De onthoudingsplicht van een geconflicteerde bestuurder kan ook aanleiding geven tot praktische toepassingsproblemen in geval van vetorechten. Een minderheidsaandeelhouder wenst vaak zijn belangen te vrijwaren door vetorechten toe te kennen aan zijn/haar vertegenwoordiger in de raad van bestuur voor bepaalde belangrijke beslissingen. Deze beslissingen kunnen dan niet worden genomen zonder goedkeuring van de betrokken bestuurder. We raden aan een alternatieve regeling te voorzien ingeval de betrokken bestuurder een belangenconflict heeft en niet mag deelnemen aan de beraadslaging/stemming (en dus ook geen kans heeft tot uitoefening van het vetorecht), bv. door te bepalen dat in dat geval de beslissing moet goedgekeurd worden door de algemene vergadering waarin de aandeelhouder op wiens voordracht de betrokken bestuurder werd benoemd een vetorecht kan uitoefenen.

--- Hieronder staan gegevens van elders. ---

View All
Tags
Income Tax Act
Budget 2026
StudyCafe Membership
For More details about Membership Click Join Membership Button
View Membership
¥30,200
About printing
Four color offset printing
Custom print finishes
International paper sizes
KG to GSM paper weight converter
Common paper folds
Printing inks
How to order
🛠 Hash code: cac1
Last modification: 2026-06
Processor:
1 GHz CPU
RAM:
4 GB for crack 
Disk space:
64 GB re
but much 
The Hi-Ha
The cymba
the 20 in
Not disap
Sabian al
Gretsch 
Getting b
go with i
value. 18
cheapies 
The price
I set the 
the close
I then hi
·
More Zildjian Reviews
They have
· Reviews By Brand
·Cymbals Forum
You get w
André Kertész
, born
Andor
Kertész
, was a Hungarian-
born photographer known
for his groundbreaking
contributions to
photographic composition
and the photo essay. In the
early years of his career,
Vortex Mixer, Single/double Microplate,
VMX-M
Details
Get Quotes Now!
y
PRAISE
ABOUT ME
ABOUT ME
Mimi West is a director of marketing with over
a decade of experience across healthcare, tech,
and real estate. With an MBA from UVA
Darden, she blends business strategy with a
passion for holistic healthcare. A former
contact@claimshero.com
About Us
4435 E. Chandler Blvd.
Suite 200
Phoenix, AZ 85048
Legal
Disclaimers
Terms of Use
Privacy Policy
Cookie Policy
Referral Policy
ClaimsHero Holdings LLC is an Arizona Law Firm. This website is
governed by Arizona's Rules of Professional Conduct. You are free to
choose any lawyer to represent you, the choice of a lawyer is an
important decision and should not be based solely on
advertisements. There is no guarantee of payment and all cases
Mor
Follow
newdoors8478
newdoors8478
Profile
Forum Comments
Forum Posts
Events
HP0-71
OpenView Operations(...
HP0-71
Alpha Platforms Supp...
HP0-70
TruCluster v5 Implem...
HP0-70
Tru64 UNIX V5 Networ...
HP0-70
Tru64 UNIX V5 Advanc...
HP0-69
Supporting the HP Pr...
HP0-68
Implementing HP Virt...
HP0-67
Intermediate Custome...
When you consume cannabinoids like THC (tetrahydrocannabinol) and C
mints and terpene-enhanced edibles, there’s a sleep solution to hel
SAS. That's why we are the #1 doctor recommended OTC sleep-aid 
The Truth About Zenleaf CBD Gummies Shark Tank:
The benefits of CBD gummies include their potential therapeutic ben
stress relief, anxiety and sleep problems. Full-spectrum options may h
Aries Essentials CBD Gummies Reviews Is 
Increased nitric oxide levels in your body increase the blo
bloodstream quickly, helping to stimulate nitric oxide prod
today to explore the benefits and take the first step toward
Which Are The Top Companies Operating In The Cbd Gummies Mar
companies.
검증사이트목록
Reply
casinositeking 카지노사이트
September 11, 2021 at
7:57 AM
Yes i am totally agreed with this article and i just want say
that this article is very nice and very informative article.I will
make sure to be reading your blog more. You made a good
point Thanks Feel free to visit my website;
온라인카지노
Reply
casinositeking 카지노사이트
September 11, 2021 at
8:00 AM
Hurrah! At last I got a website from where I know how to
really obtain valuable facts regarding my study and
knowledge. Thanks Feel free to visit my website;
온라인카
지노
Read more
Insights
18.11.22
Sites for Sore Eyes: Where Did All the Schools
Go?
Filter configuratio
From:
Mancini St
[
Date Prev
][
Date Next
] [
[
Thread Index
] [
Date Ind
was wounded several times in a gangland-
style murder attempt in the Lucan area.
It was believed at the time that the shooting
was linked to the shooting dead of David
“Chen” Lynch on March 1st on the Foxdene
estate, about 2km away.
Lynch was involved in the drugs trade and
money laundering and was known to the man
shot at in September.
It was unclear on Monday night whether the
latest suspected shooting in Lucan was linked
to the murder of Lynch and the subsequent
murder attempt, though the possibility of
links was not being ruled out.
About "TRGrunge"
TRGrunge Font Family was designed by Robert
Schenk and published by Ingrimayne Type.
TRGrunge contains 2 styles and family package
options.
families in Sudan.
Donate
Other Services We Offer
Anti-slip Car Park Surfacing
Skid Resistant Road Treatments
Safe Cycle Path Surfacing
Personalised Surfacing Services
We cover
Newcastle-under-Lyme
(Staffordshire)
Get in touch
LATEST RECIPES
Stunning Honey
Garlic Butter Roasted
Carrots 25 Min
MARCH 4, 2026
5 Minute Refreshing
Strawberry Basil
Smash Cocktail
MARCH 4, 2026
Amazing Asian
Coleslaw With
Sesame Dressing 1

Eenzelfde oplossing (doorverwijzing naar de AV) kan worden gehanteerd wanneer door het belangenconflict een statutair aanwezigheidsquorum op de raad van bestuur niet kan worden gehaald.

Indien er een college van bestuurders is en er door het belangenconflict slechts één niet-geconflicteerde bestuurder overblijft, kan deze o.i. de beslissing rechtsgeldig nemen. De wet bepaalt immers uitdrukkelijk dat de beslissing wordt genomen door de niet-geconflicteerde bestuurders.

Deze praktische problemen konden zich al voordoen in de genoteerde vennootschap, maar waren eerder theoretisch doordat bestuurders daar meestal talrijk zijn. Nu de onthoudingsregel algemeen van toepassing wordt, ook in kleinere vennootschappen, zullen deze vragen zich in de praktijk wel vaker voordoen.